You are a project manager in the marketing department for a county funded hospital. The hospital is launching an extensive public service program for cardiac health. The program will involve print ads in local newspapers, television spots, posters at local eateries and health clubs, and sponsorship of events at the county fair. You have been discussing the project with your boss, the director of marketing, Walter Jones, and you are discussing options for a local celebrity to be a key spokesperson. You are hoping to have one of the local professional basketball players because they are typically available during the summer county fair season. The goal is that the first splash of public service announcements and ads takes place in the next 90 days, in conjunction with “Heart Healthy Month.”
This is a critical project for the hospital, and you are honored (and a little nervous) to be the project manager. This project is part of a larger strategic initiative to develop community awareness of the hospital’s expertise in cardiac care and increase the hospital’s revenues over a 3-year period. The budget for the project is clearly defined and seems to be adequate. The various departments of the hospital are supportive of the project, and there is clarity and consensus around the scope and objectives of the campaign.

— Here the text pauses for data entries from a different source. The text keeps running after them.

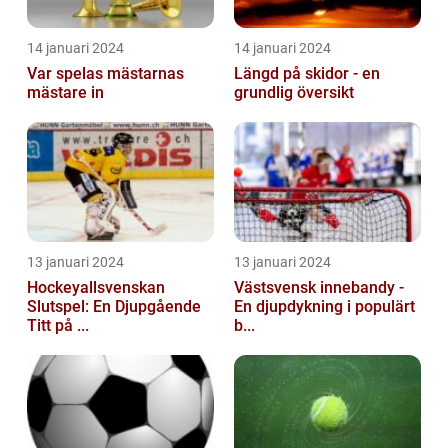
14 januari 2024
14 januari 2024
Var spelas mästarnas
Längd på skidor - en
mästare in
grundlig översikt
13 januari 2024
13 januari 2024
Hockeyallsvenskan
Västsvensk innebandy -
Slutspel: En Djupgående
En djupdykning i populärt
Titt på ...
b...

Unfortunately, the hospital’s project budgets are under fire for experiencing significant budget overruns within the last year on a number of projects. The hospital’s CFO has made it clear to your director that the project will need to be diligent in managing this project so that schedule and cost overruns do not occur.
You will need to build the project schedule that meets the required dates for the upcoming “Heart Healthy Month,” plus the schedule for the remaining deliverables. Good luck!
As you were outlining the vendor selection activities of the project, you speak with Walter and learn about the hospital’s vendor selection process. Since you have previously worked in a private hospital, you are not very familiar with the differences in purchasing between public and private hospitals. Walter explained that you cannot use any vendors (even ones you have used in the past) without completing a lengthy bid process. A Request for Proposal (RFP) must be created and posted on the hospital’s website for at least 30 days. You must receive at least 3 quotes and you must select the vendor that provides the lowest bid. If you do not choose the lowest bid, you must document the rationale for your choice and have it approved by the department director.
Create a document that defines the activities that must be completed for the selection of all ten vendors. Define any known durations or costs. Describe your timing of the vendor selection process, relative to the project’s upcoming program kick-off. Identify your planning assumptions and document any open issues.